Work item: Output the listing below verbatim, but drop the images.

Exercise inputs Start Marker

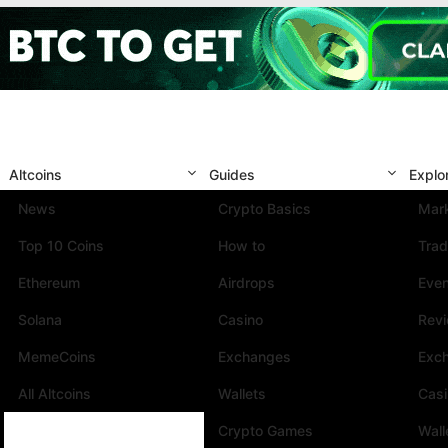
Altcoins
Guides
Explo
News
Crypto Basics
Mark
Top 10 Coins
How to
Trad
Ethereum
Airdrops
Eve
Solana
Casino
Rev
MemeCoins
Exchanges
Exc
All Altcoins
Wallets
Cas
Crypto Games
Wall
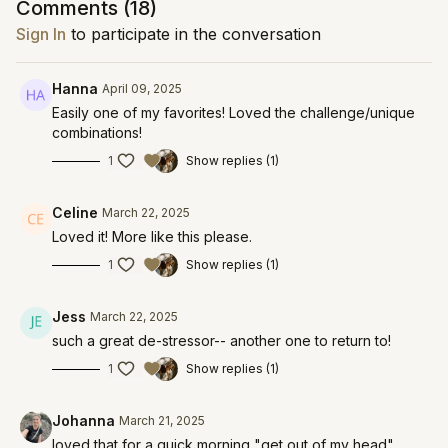
Comments (
18
)
Sign In
to participate in the conversation
Hanna
April 09, 2025
Easily one of my favorites! Loved the challenge/unique
combinations!
1
Show replies (1)
Celine
March 22, 2025
Loved it! More like this please.
1
Show replies (1)
Jess
March 22, 2025
such a great de-stressor-- another one to return to!
1
Show replies (1)
Johanna
March 21, 2025
loved that for a quick morning "get out of my head"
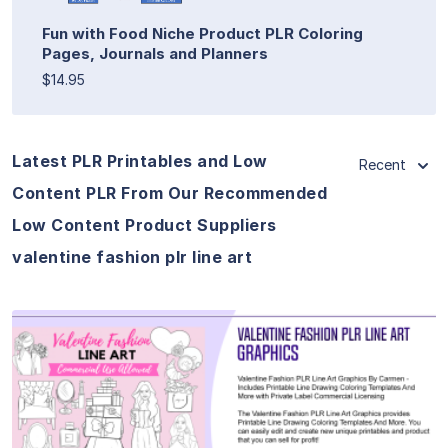
Fun with Food Niche Product PLR Coloring
Pages, Journals and Planners
$14.95
Latest PLR Printables and Low
Recent
Content PLR From Our Recommended
Low Content Product Suppliers
valentine fashion plr line art
View Details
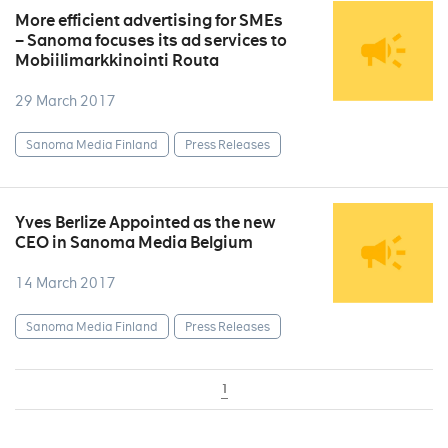
More efficient advertising for SMEs
– Sanoma focuses its ad services to
Mobiilimarkkinointi Routa
29 March 2017
Sanoma Media Finland
Press Releases
Yves Berlize Appointed as the new
CEO in Sanoma Media Belgium
14 March 2017
Sanoma Media Finland
Press Releases
1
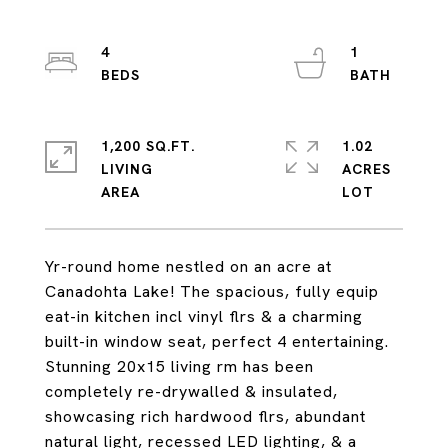
4
1
1,200 SQ.FT.
1.02
LIVING
ACRES
Yr-round home nestled on an acre at
Canadohta Lake! The spacious, fully equip
eat-in kitchen incl vinyl flrs & a charming
built-in window seat, perfect 4 entertaining.
Stunning 20x15 living rm has been
completely re-drywalled & insulated,
showcasing rich hardwood flrs, abundant
natural light, recessed LED lighting, & a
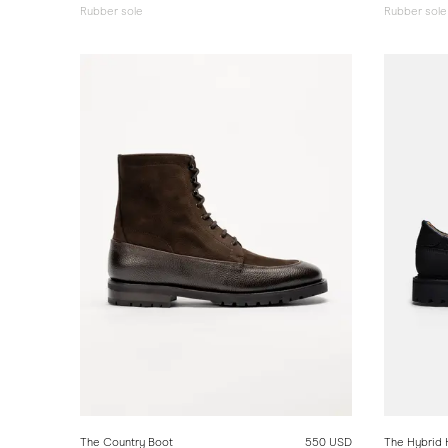
Rubber sole
Rubber sole
The Country Boot
550 USD
The Hybrid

Exercise inputs End Marker

Exercise solution:
Altcoins
Guides
Explo
News
Crypto Basics
Mark
Top 10 Coins
How to
Trad
Ethereum
Airdrops
Eve
Solana
Casino
Rev
MemeCoins
Exchanges
Exc
All Altcoins
Wallets
Cas
Crypto Games
Wall
Comments (
18
)
Sign In
to participate in the conversation
Hanna
April 09, 2025
Easily one of my favorites! Loved the challenge/unique
combinations!
1
Show replies (1)
Celine
March 22, 2025
Loved it! More like this please.
1
Show replies (1)
Jess
March 22, 2025
such a great de-stressor-- another one to return to!
1
Show replies (1)
Johanna
March 21, 2025
loved that for a quick morning "get out of my head"
Fun with Food Niche Product PLR Coloring
Pages, Journals and Planners
$14.95
Latest PLR Printables and Low
Recent
Content PLR From Our Recommended
Low Content Product Suppliers
valentine fashion plr line art
View Details
More efficient advertising for SMEs
– Sanoma focuses its ad services to
Mobiilimarkkinointi Routa
29 March 2017
Sanoma Media Finland
Press Releases
Yves Berlize Appointed as the new
CEO in Sanoma Media Belgium
14 March 2017
Sanoma Media Finland
Press Releases
1
4
1
1,200 SQ.FT.
1.02
LIVING
ACRES
Yr-round home nestled on an acre at
Canadohta Lake! The spacious, fully equip
eat-in kitchen incl vinyl flrs & a charming
built-in window seat, perfect 4 entertaining.
Stunning 20x15 living rm has been
completely re-drywalled & insulated,
showcasing rich hardwood flrs, abundant
natural light, recessed LED lighting, & a
Rubber sole
Rubber sole
The Country Boot
550 USD
The Hybrid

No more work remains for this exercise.